For me, the left-side psoas tension felt deeply connected to this wound. The left side of the body represents feminine energy—receiving, nurturing, being held. When the psoas is tight here, it reflects patterns of emotional restraint and difficulty feeling grounded and safe. My body was signaling that part of me had learned to protect itself rather than fully receive and rest.

Rebounding became a form of embodied inner mothering. Each bounce was an invitation to move freely, to feel joy, and to give myself permission to play and receive pleasure. It helped me reclaim the left-side energy, releasing tension and reconnecting with my sacral chakra—the center of creativity, passion, and emotional flow.
Chakras, Energy, and Polarity
Energetically, the psoas connects to the root, sacral, and solar plexus chakras:
Root: Safety, grounding, belonging
Sacral: Creativity, pleasure, emotional fluidity
Solar Plexus: Personal power, autonomy

Left-side tension can reflect feminine, receptive energy, while the right side expresses masculine, active energy. Recognizing where tension resides in the body offers insight into where emotional work is needed. For me, the left side reminded me to nurture, receive, and honor my own needs.
Somatic Practices to Support the Psoas
Healing the psoas is about movement, play, and embodiment as much as stretching. Some practices that supported me:
Rebounding: Releases tension, signals safety, and brings joy
Walking: Maintains hip mobility without aggravating pain
Diaphragmatic breathing: Hand on belly, slow exhale calms the nervous system
Meditation: Helps quiet the mind, tune into the body, and release stored tension
Mindful journaling: Checking in with the body: “What is this spot trying to tell me today?”

Integration: From Bracing to Belonging
Releasing the psoas is more than alleviating pain—it’s spiritual, emotional, and deeply embodied. Each time I bounce, breathe, or gently stretch, I tell my body: It is safe to move. It is safe to receive. It is safe to be here.

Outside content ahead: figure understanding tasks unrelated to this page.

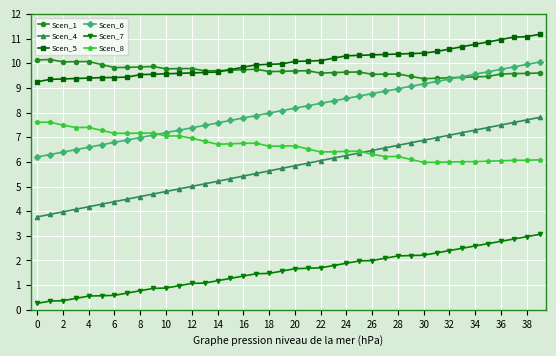

What is the value of the Scen_1 point at the 4th from the left?

10.1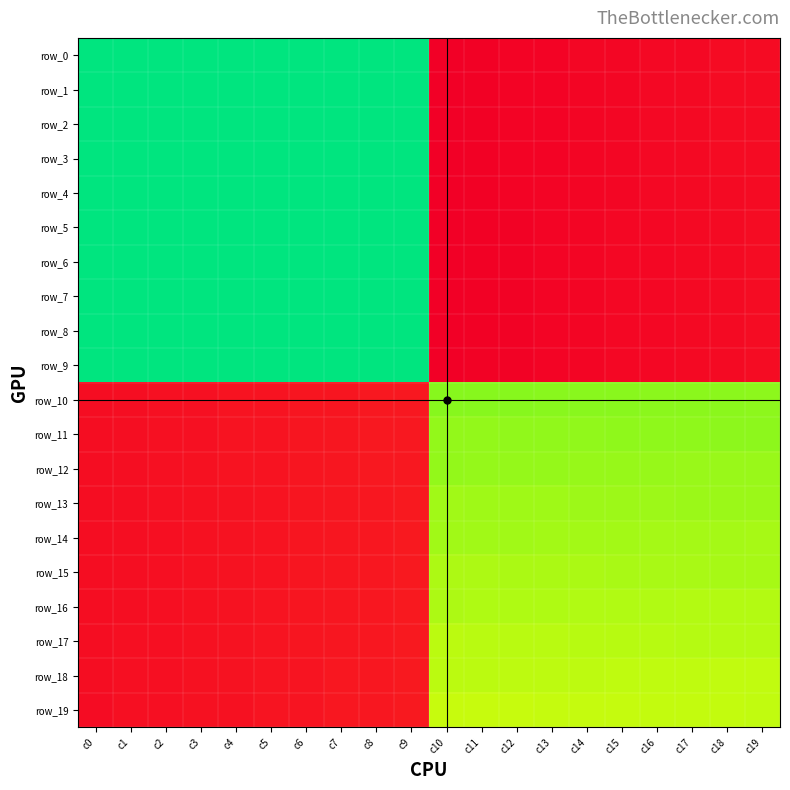

Is it true that row_4 equals 1082.4 at c9?

False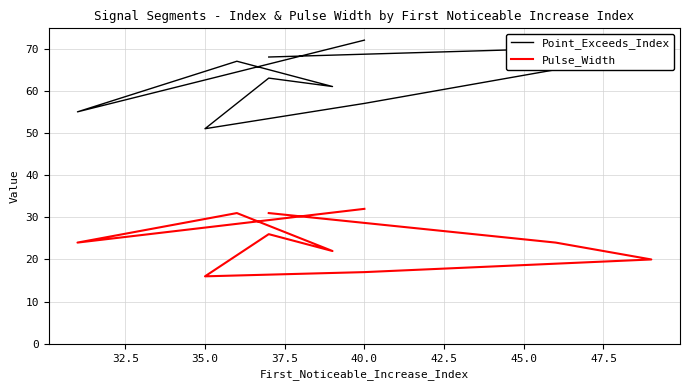

What is the minimum value shown in the chart?

16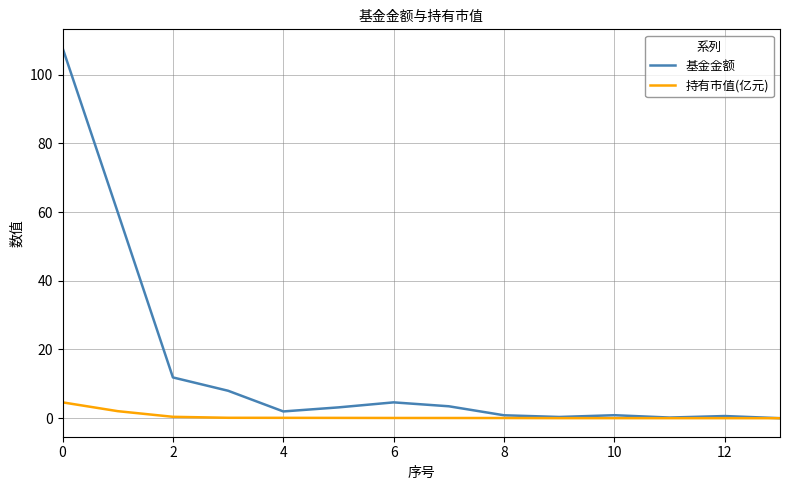

Rank the series by their maximum value, from lowest to highest.

持有市值(亿元), 基金金额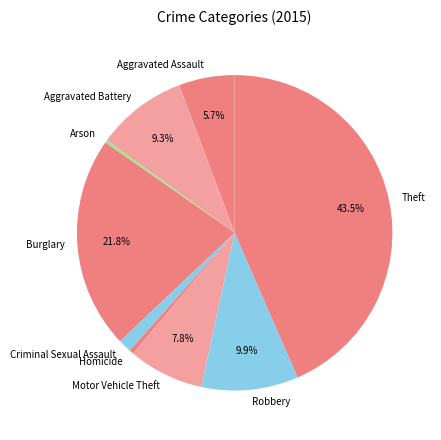

To the nearest percent, what portion does Criminal Sexual Assault represent?

1%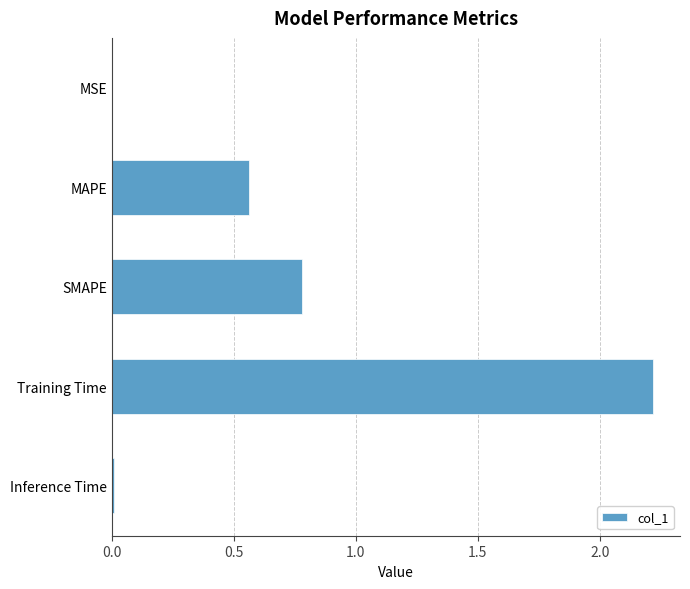

What is the greatest value displayed?

2.2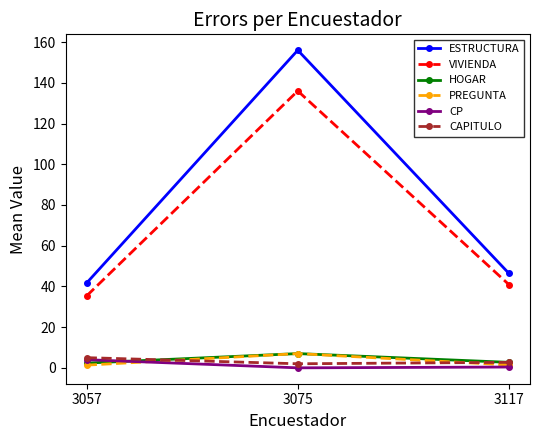

What is the average value of the CP series?

1.5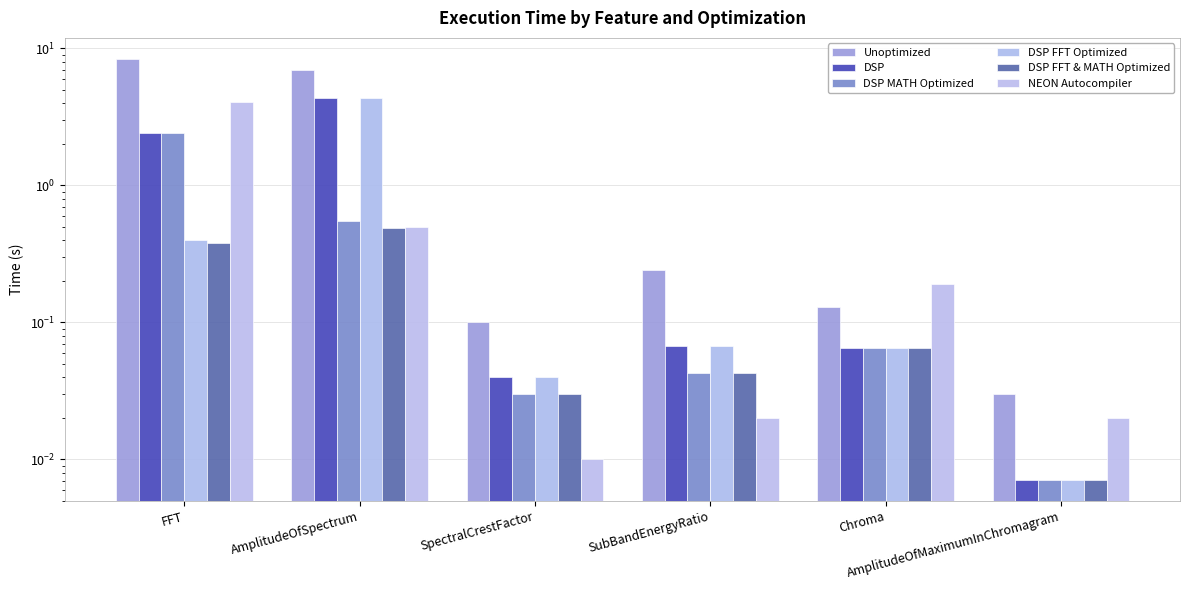

Reading left to right, extract all data points from this chart.

Unoptimized: FFT=8.4	AmplitudeOfSpectrum=6.9	SpectralCrestFactor=0.1	SubBandEnergyRatio=0.2	Chroma=0.1	AmplitudeOfMaximumInChromagram=0.0
DSP: FFT=2.4	AmplitudeOfSpectrum=4.3	SpectralCrestFactor=0.0	SubBandEnergyRatio=0.1	Chroma=0.1	AmplitudeOfMaximumInChromagram=0.0
DSP MATH Optimized: FFT=2.4	AmplitudeOfSpectrum=0.5	SpectralCrestFactor=0.0	SubBandEnergyRatio=0.0	Chroma=0.1	AmplitudeOfMaximumInChromagram=0.0
DSP FFT Optimized: FFT=0.4	AmplitudeOfSpectrum=4.3	SpectralCrestFactor=0.0	SubBandEnergyRatio=0.1	Chroma=0.1	AmplitudeOfMaximumInChromagram=0.0
DSP FFT & MATH Optimized: FFT=0.4	AmplitudeOfSpectrum=0.5	SpectralCrestFactor=0.0	SubBandEnergyRatio=0.0	Chroma=0.1	AmplitudeOfMaximumInChromagram=0.0
NEON Autocompiler: FFT=4.1	AmplitudeOfSpectrum=0.5	SpectralCrestFactor=0.0	SubBandEnergyRatio=0.0	Chroma=0.2	AmplitudeOfMaximumInChromagram=0.0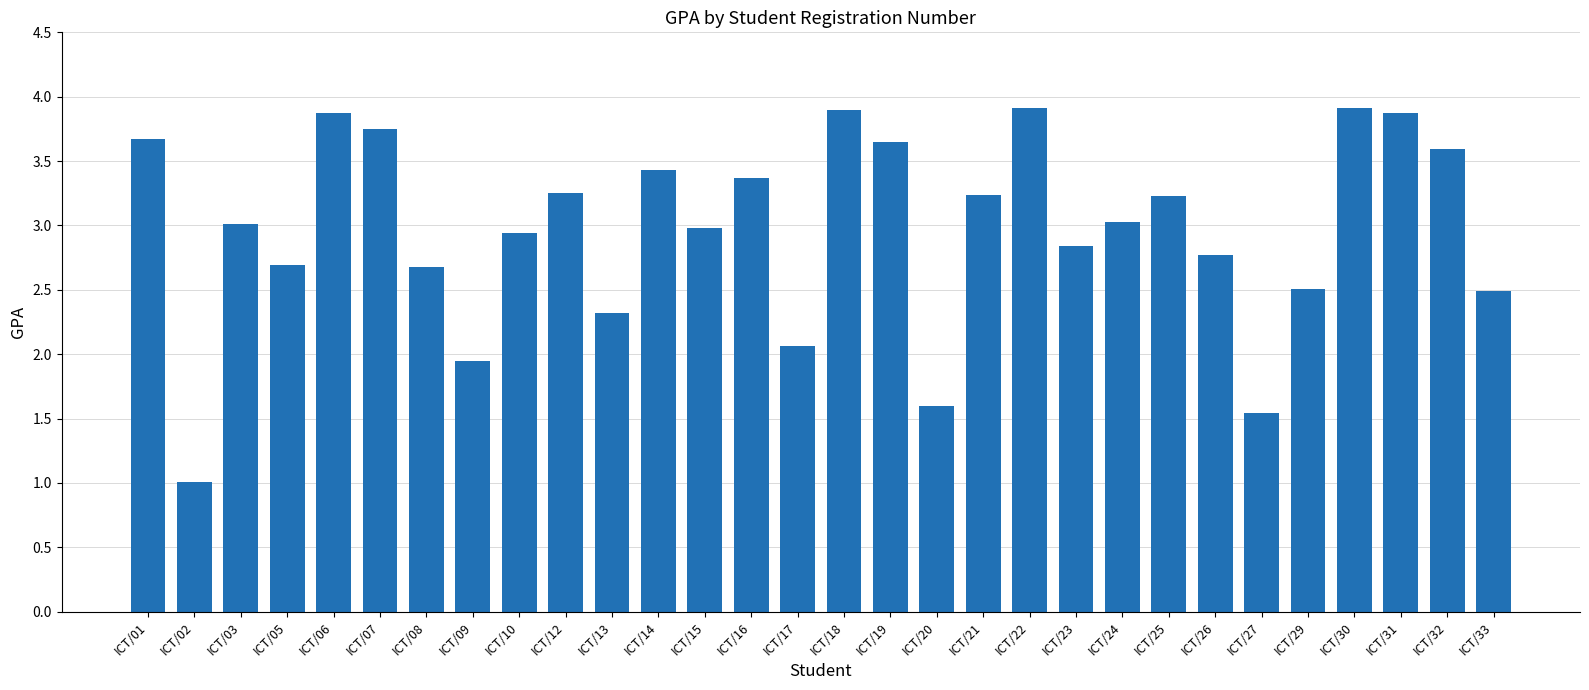

What is the change in value from ICT/01 to ICT/12?

-0.4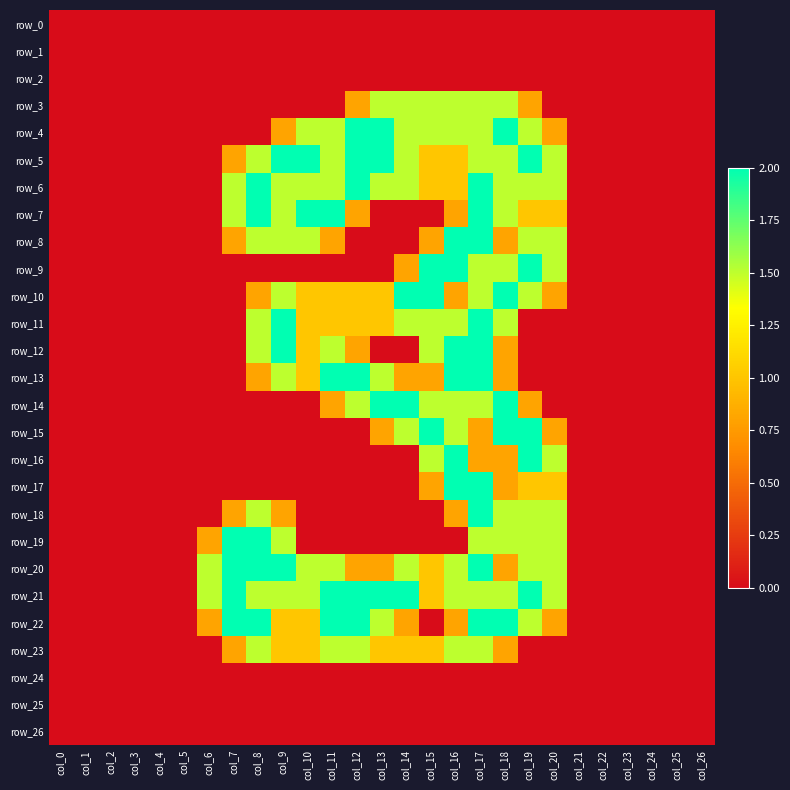

Between col_16 and col_18, which is larger?

col_16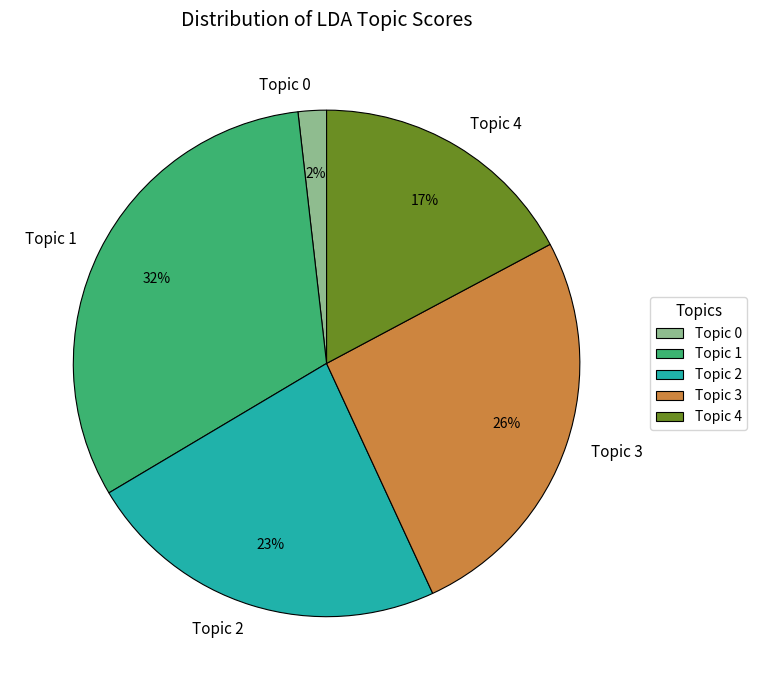

Count the number of slices in the pie.

5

Healing the mother wound, softening fight-or-flight patterns, and reclaiming joy and freedom are intertwined. By reconnecting with the body, especially with the psoas, we allow the nervous system to relax, the inner child to play, and the soul to feel at home in its own body.
Reflection Prompts
Where in your body do you feel tension or guarding?
Which side of your body is carrying more weight or resistance?
How can you invite playful movement or joy into this area today?
What old fear or hesitation might your body be holding, and what would it feel like to release it?
The psoas is more than a muscle—it is a messenger. It remembers our fears, unprocessed trauma, and inherited patterns we carry. By listening, moving, and nurturing this “muscle of the soul,” we reclaim our capacity to feel safe, grounded, and fully alive.